The fascist regime of Benito Mussolini adopted in 1938 a series of measures known as the "racial laws", which excluded, among others, the Jewish army and education and limited their property rights. In 1939, the "Duce" signed the "Pact of Steel" with Nazi Germany. During World War II, more than 7,000 men, women and children were Italian Jews exterminated in the death camps.
After presiding over the destinies of Italy for over twenty years, Mussolini was deposed and arrested in 1943 after a succession of defeats Italy and the Allied invasion of Italy. Released by a German commando, he created the Italian Social Republic in northern Italy, said Salo regime, a totalitarian fascist dictatorship, before being arrested and shot by partisans in 1945.
Silvio Berlusconi's remarks on the "Duce" sparked a fierce outcry in Italy, both within the Jewish community in the political environment. "These remarks are not only superficial and inappropriate, but also (…) private moral and historical foundation," denounced Sunday the president of the Union of Italian Jewish Communities, Renzo Gattegna.

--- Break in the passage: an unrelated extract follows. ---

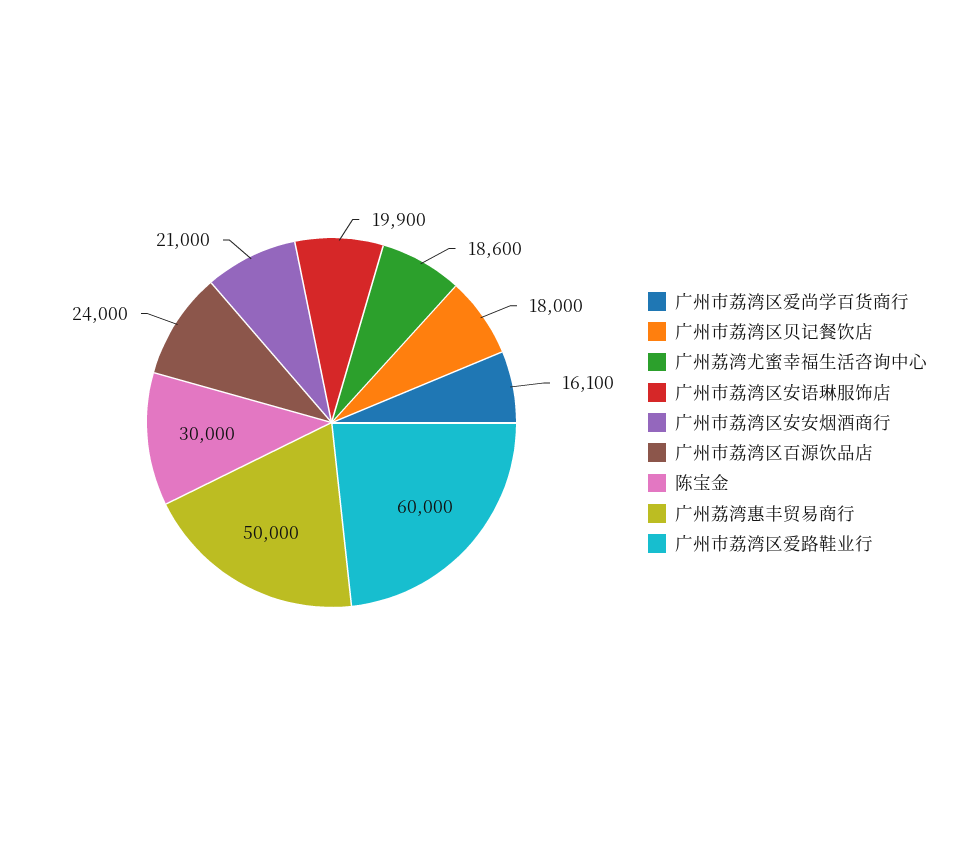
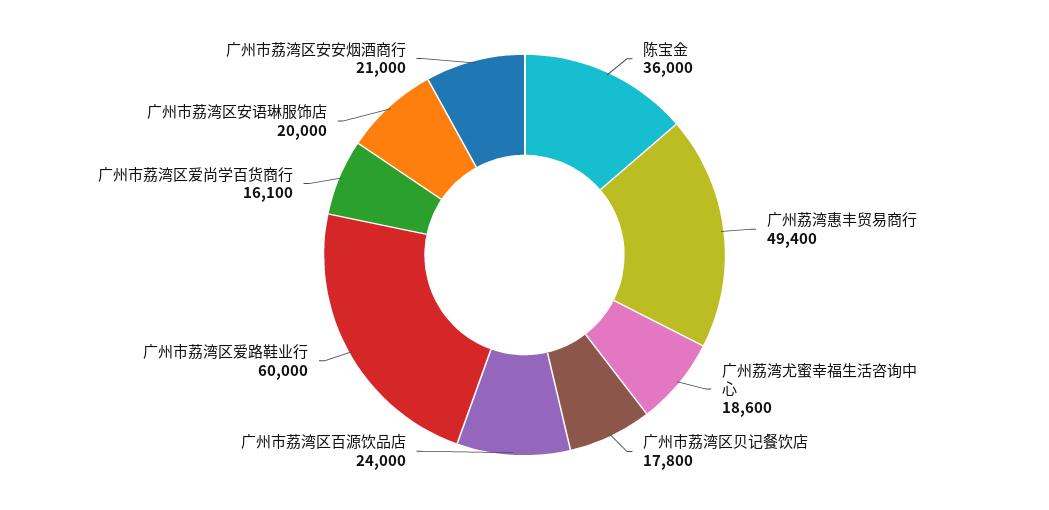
广州市荔湾区贝记餐饮店: 18000 -> 17800
广州市荔湾区安语琳服饰店: 19900 -> 20000
陈宝金: 30000 -> 36000
广州荔湾惠丰贸易商行: 50000 -> 49400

"Persecution and Italian anti-Semitic racial laws were born before the war and have been applied in full autonomy under the full responsibility of the fascist regime, and later ally voluntary and conscious accomplice of Nazi Germany," did he said, arguing that the statement Cavaliere demonstrate "how Italy is still struggling to accept seriously its own history and its own responsibilities."